Prix de l'innovation à Generatia de sacrificiu de Jean-Christophe Couet, un film fait uniquement avec des images d'archives sur les citoyens roumains poussés à espionner leurs collègues et condisciples sous le régime de Ceausescu. Ceux que l’on appelle « les enfants de Ceausescu ». Ce film est le résultat d'un énorme travail de recherche et de montage, d'une belle fluidité.
Le prix du meilleur montage a été attribué à Deuxième bureau de LixinBAO, un superbe film chorégraphié sur la condition des concubines.

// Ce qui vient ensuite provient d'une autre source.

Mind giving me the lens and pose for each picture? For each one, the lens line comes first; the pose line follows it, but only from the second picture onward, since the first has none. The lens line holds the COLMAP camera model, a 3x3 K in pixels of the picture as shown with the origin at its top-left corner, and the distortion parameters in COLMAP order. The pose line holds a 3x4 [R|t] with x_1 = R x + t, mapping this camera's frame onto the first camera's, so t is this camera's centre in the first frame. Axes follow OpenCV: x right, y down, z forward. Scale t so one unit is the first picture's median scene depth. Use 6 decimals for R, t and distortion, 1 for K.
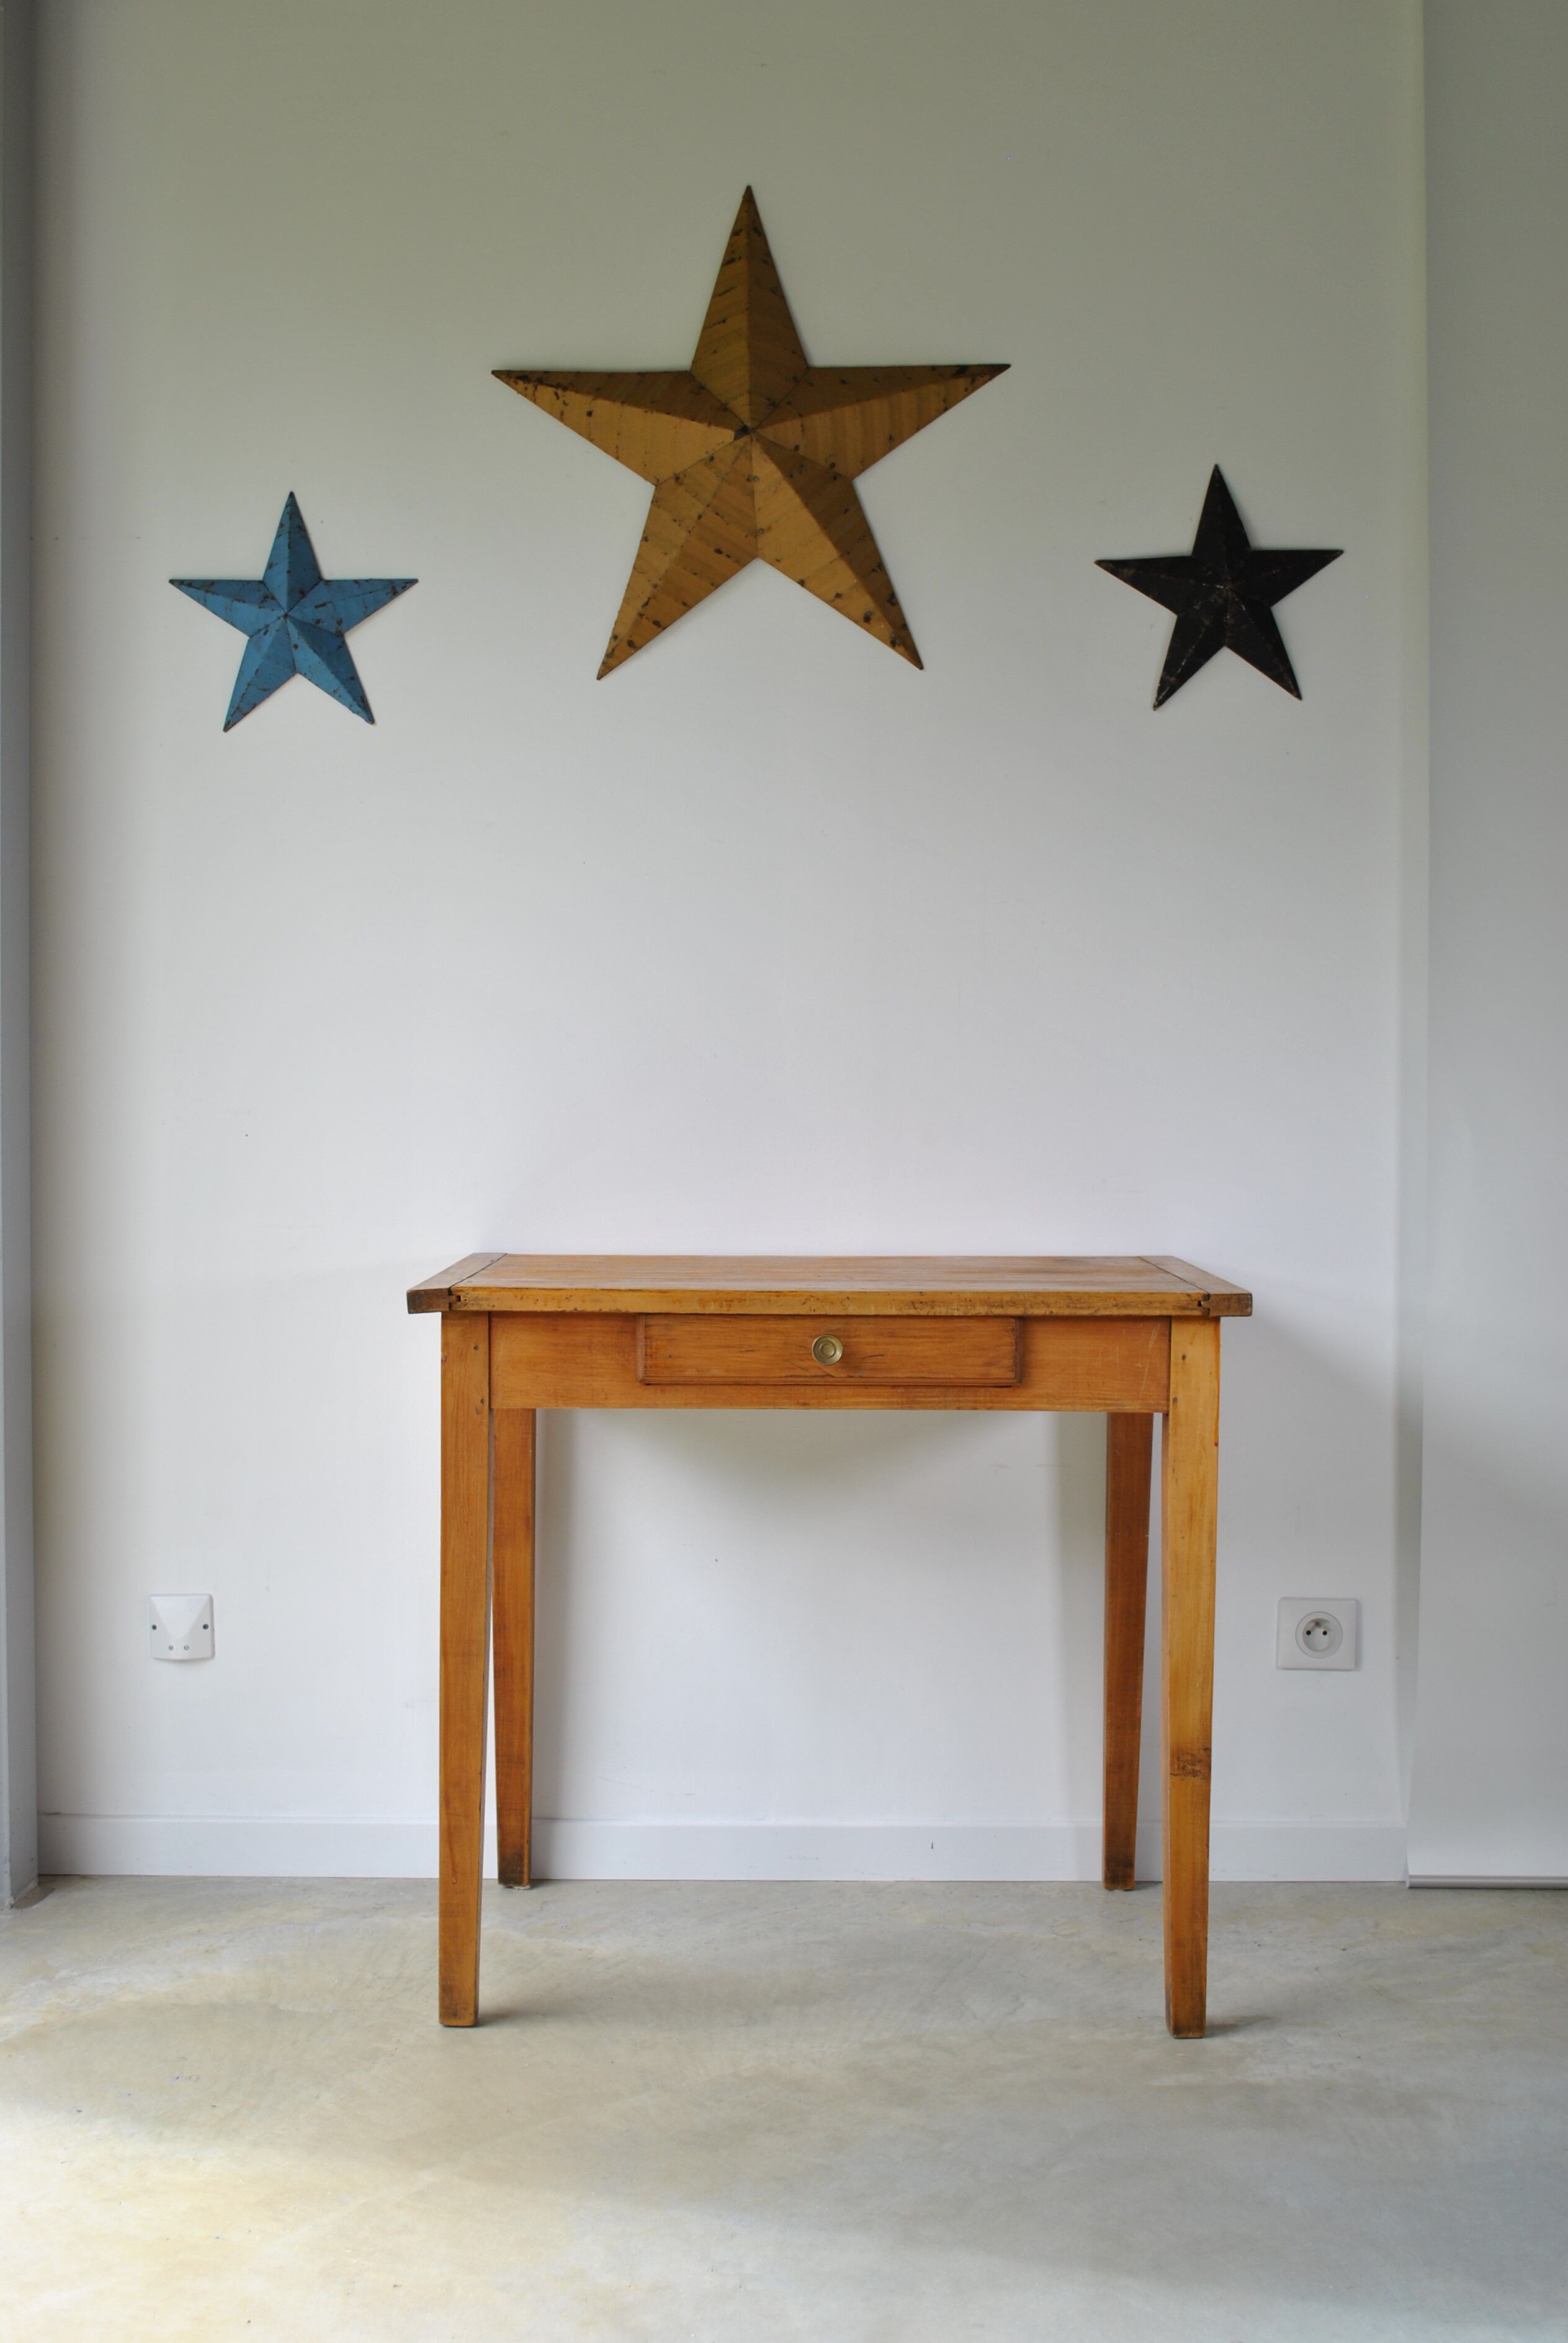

Une mention spéciale a été également attribuée au documentaire de Daniel Cling, Abdelkrim et la guerre du Rif, pour l'intérêt du sujet qui révèle une face de l'histoire marocaine souvent cachée derrière les intérêts des pouvoirs centraux.
Un festival dense en quantité et en qualité rendu possible grâce à l'énergie sans limites de ses organisateurs dont Louisette Faréniaux, maître de Conférence à la Faculté de Filmologie de Lille III et cheville ouvrière de cette manifestation citoyenne depuis ses débuts.